No, I mean specifically when would that theme fit into which moments of gameplay? The soundtrack of BOTW changes dynamically depending on the actions and locations of the character the stimuli that surround them. As for suggesting the OoT overworld theme, that is a suggestion that falls under the "opinions can be wrong" category. At no location nor situation would the loud & bombastic OoT overworld theme fit thematically with anything that is happening in BOTW.
The OOT theme is not loud or bombastic!
You're narrowly focused on the idea of fitting music to particular gameplay or map sections. Which is fine, games have been doing that for a long time now. It's not some sort of unique achievement of BOTW, much less an argument for its quality. I'm talking about the impact the music makes when they go to it.

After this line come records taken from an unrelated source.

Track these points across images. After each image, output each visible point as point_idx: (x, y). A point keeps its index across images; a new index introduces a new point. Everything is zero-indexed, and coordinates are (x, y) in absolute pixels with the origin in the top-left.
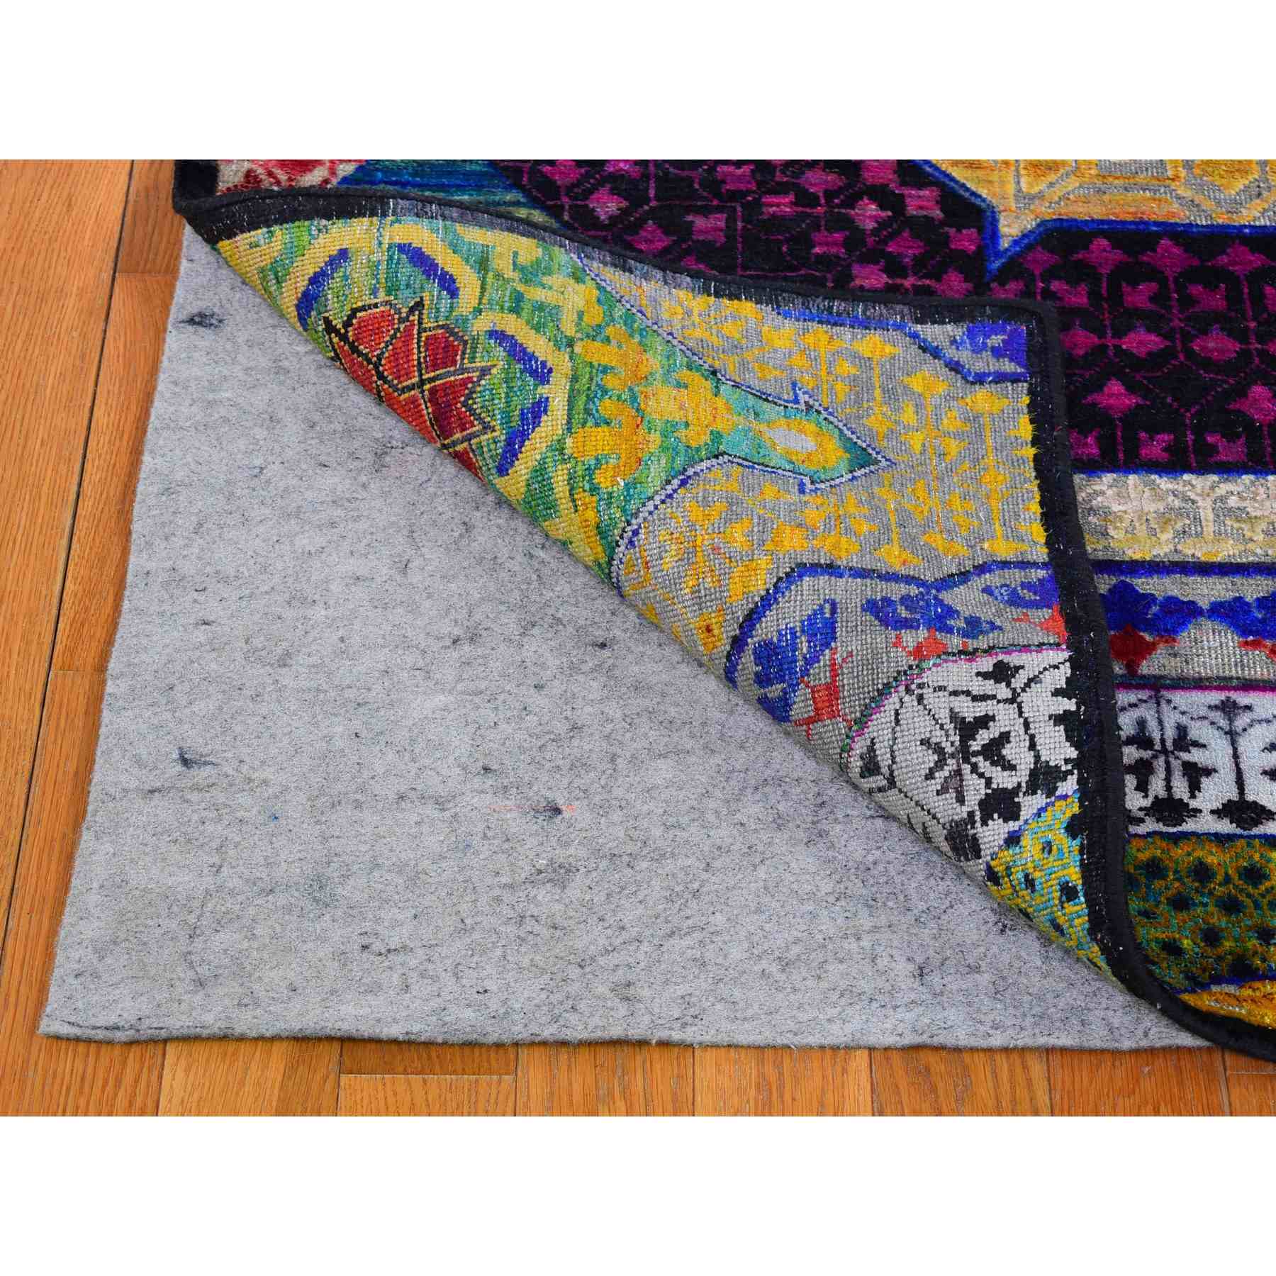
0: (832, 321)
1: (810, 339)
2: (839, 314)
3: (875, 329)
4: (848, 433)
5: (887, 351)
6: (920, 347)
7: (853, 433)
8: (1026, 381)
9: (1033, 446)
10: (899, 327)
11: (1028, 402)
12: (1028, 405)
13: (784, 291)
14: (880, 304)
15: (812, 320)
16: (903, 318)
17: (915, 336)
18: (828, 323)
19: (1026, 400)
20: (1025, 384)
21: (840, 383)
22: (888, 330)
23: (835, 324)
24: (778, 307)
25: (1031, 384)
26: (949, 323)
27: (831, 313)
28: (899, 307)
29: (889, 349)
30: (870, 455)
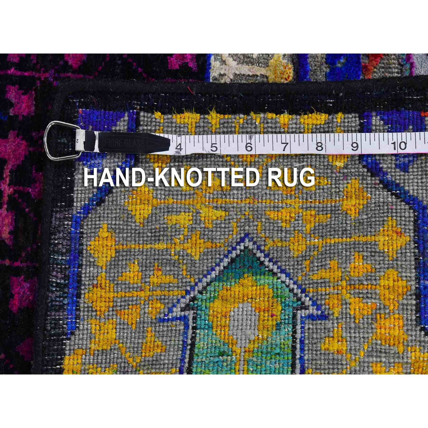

For instance, the battle music is not good in BOTW, but at least it conveys some excitement. In that sense it fits a battle, but it also achieves something emotionally too.

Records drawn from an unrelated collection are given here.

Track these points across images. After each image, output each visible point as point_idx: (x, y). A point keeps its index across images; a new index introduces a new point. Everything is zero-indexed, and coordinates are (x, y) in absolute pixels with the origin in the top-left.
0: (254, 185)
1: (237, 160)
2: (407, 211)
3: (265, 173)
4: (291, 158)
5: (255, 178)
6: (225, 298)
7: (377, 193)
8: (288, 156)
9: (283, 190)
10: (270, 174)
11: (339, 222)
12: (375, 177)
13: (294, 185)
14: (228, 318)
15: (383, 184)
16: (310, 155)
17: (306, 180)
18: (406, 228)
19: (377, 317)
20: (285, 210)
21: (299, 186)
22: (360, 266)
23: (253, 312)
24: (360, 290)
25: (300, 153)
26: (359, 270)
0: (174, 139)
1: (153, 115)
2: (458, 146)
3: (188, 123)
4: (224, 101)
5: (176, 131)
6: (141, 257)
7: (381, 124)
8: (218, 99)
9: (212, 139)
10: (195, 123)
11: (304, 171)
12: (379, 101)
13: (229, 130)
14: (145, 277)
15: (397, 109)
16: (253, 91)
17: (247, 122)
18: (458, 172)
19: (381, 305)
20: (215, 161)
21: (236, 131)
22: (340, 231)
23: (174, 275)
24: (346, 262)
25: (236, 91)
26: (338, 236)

When the piano motifs cut into BOTW, they are not necessarily being fitted into something. And they are not accomplishing anything. The natural world has already been described graphically and with sound design. The poster above likened it to a hike. Did the graphics and the soundscape create that feeling? If so, the music does nothing to add to the experience. Are the graphics and sound design an empty slate, and we just project the feeling of a natural, pristine world because the music told us to? Then I stand by my statement, no approach could be more boring than the one Nintendo opted for.
The Zelda 1 overworld theme does not in any way fit into the ugly, brown, simplistic grid based world of the first game. It completely rescues it and breathes the feeling of adventure into it. OOT's theme is not about fitting into Hyrule Field. Its goal is to sell Hyrule Field and the adventure that it kicks off.
You're acting like they had no margin to select the mood of this game based on the particular variety of climbing, or sailing, or landscapes you find yourself in. As if they could not have ascribed a feeling of adventure to climbing, or of danger to sailing, or of mystery to one of the landscapes.
Since you won't fill me in on the mood of the game, which will remain a mystery I guess, maybe you can tell me why, in defense of the soundtrack, people tend to post music that is the antithesis of everything in the overworld that you're celebrating? Why is no one able to defend the endless piano motifs of the overworld without referring to Hateno Village, or without damning it with the faintest of praise that it 'fits,' or through robotically describing how it changes depending on what you're doing?
Why does this music need so much explaining when past Zelda music, and indeed, other tracks in BOTW, pretty much speak for themselves?